Barbara: So they're going to rapidly ask a series of questions to assess the situation and they're going to rapidly determine whether or not it's safe, that we can manage that either on site or whether or not that situation requires the trip to the emergency department. And that typically takes about three minutes to do that and to assess that situation. And in 80% of the time, we can manage that situation at home with telephone follow-up.

Interviewer: That's much faster than I could search Google and then try to figure out if something's accurate or not. And that inaccurate information can also cause more damage.
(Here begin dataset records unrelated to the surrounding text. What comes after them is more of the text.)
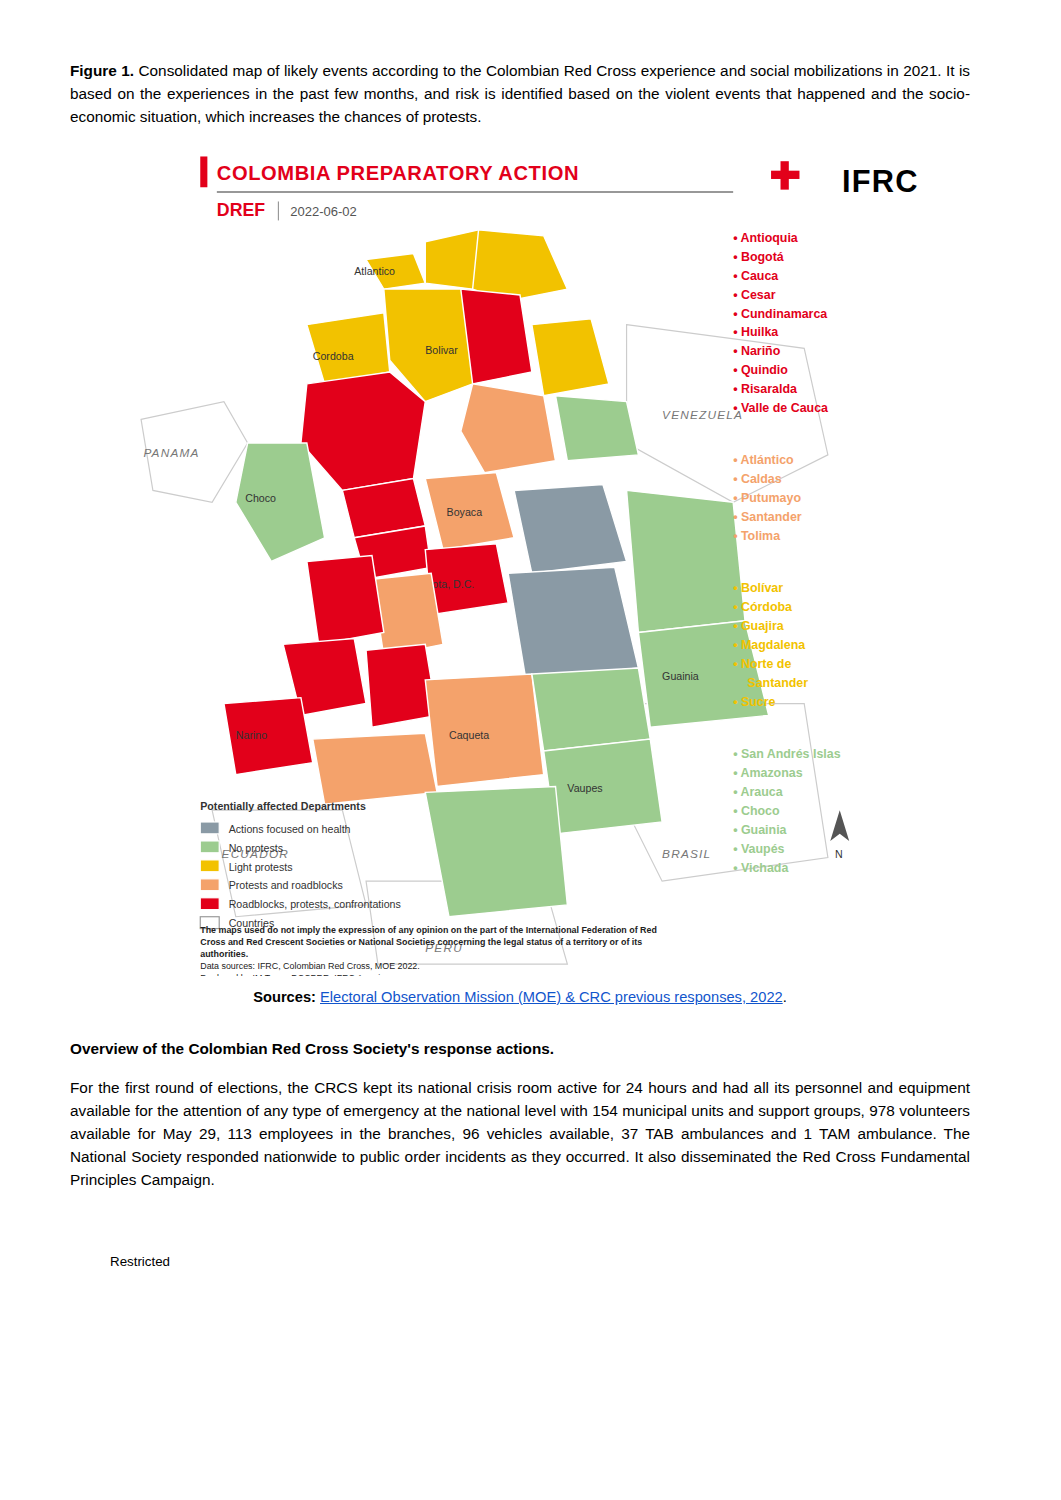Figure 1. Consolidated map of likely events according to the Colombian Red Cross experience and social mobilizations in 2021. It is based on the experiences in the past few months, and risk is identified based on the violent events that happened and the socio-economic situation, which increases the chances of protests.
Colombia Preparatory Action map — potentially affected departments Choropleth map of Colombia classifying departments into: actions focused on health, no protests, light protests, protests and roadblocks, and roadblocks, protests and confrontations. COLOMBIA PREPARATORY ACTION DREF 2022-06-02 IFRC PANAMA VENEZUELA BRASIL ECUADOR PERU Atlantico Bolivar Cordoba Choco Boyaca Bogota, D.C. Guainia Caqueta Vaupes Narino • Antioquia • Bogotá • Cauca • Cesar • Cundinamarca • Huilka • Nariño • Quindio • Risaralda • Valle de Cauca • Atlántico • Caldas • Putumayo • Santander • Tolima • Bolívar • Córdoba • Guajira • Magdalena • Norte de Santander • Sucre • San Andrés Islas • Amazonas • Arauca • Choco • Guainia • Vaupés • Vichada Potentially affected Departments Actions focused on health No protests Light protests Protests and roadblocks Roadblocks, protests, confrontations Countries N The maps used do not imply the expression of any opinion on the part of the International Federation of Red Cross and Red Crescent Societies or National Societies concerning the legal status of a territory or of its authorities. Data sources: IFRC, Colombian Red Cross, MOE 2022. Produced by IM Team, DCCPRR, IFRC Americas.
Sources: Electoral Observation Mission (MOE) & CRC previous responses, 2022.
Overview of the Colombian Red Cross Society's response actions.
For the first round of elections, the CRCS kept its national crisis room active for 24 hours and had all its personnel and equipment available for the attention of any type of emergency at the national level with 154 municipal units and support groups, 978 volunteers available for May 29, 113 employees in the branches, 96 vehicles available, 37 TAB ambulances and 1 TAM ambulance. The National Society responded nationwide to public order incidents as they occurred. It also disseminated the Red Cross Fundamental Principles Campaign.
Restricted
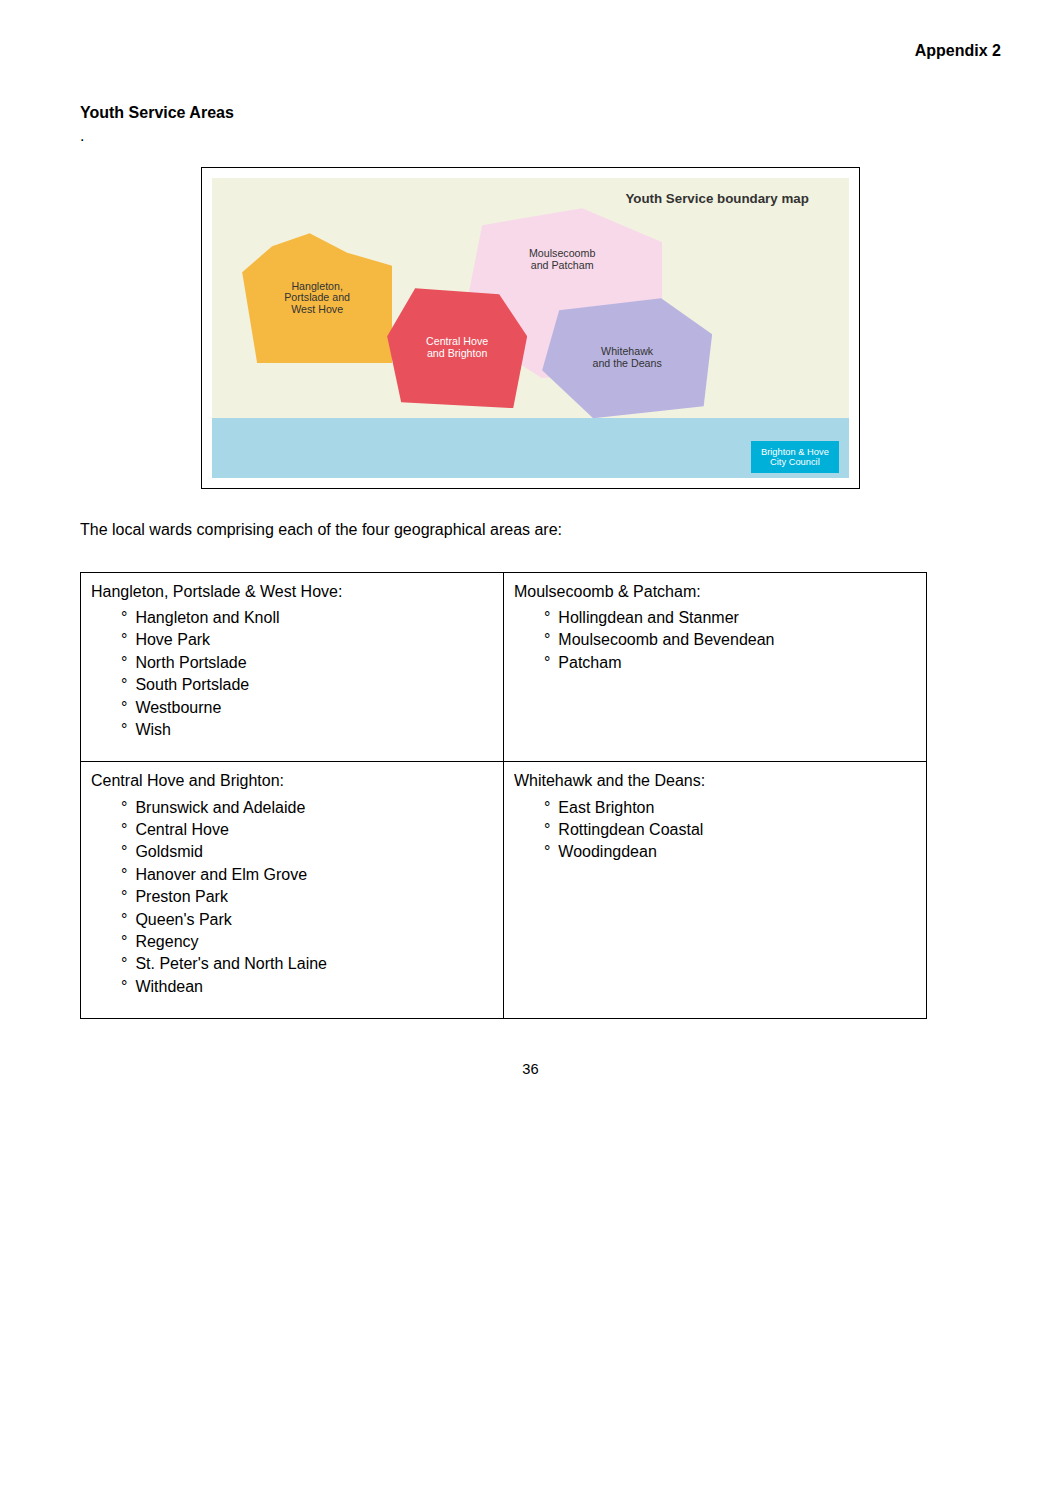Appendix 2
Youth Service Areas
.
Youth Service boundary map
Hangleton,
Portslade and
West Hove
Moulsecoomb
and Patcham
Central Hove
and Brighton
Whitehawk
and the Deans
Brighton & Hove
City Council
The local wards comprising each of the four geographical areas are:
| Hangleton, Portslade & West Hove: Hangleton and Knoll Hove Park North Portslade South Portslade Westbourne Wish | Moulsecoomb & Patcham: Hollingdean and Stanmer Moulsecoomb and Bevendean Patcham |
| Central Hove and Brighton: Brunswick and Adelaide Central Hove Goldsmid Hanover and Elm Grove Preston Park Queen's Park Regency St. Peter's and North Laine Withdean | Whitehawk and the Deans: East Brighton Rottingdean Coastal Woodingdean |
36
For example, I understand inducing vomiting isn't necessarily always the way you want to handle a poison incident anymore.

Barbara: In fact, we never want to induce vomiting anymore. We found that it doesn't help, it doesn't help us out, and in many cases it could do more harm. So we never recommend inducing vomiting, but you can go on the Internet and you can search for what to do in a poisoning. It will tell you to induce vomiting, it will give you several ways to do. Many of them are potentially dangerous.

Interviewer: I hope we've made the case that it's just so much better to call Poison Control and talk to an expert because they can do it so much more quickly, they know the latest information, 80% of the time, you mentioned you don't have even to leave your house. It's something you can manage over the phone and it saves money too, from what I understand. Poison Control Center actually saves money because people don't have to go to the ER.

Barbara: That's right. And national studies have demonstrated for every dollar spent on a poison center, we avert almost $14 in healthcare costs. So huge savings to our payers, our state governments, our federal governments our insurance companies and to all of us who pay for our own way into the emergency department.

Interviewer: Is there a time where you would want to call 911 instead of Poison Control in suspected poisoning incidents?

Barbara: Absolutely. Anytime anybody is unconscious or having difficulty breathing or is seizing, you should always call 911 first. But, other than that, the experts at the Poison Control Center, those pharmacists, nurses, specialists in poison information are going to be there right at your fingertips and they're going walk you through the situation and make the right decisions.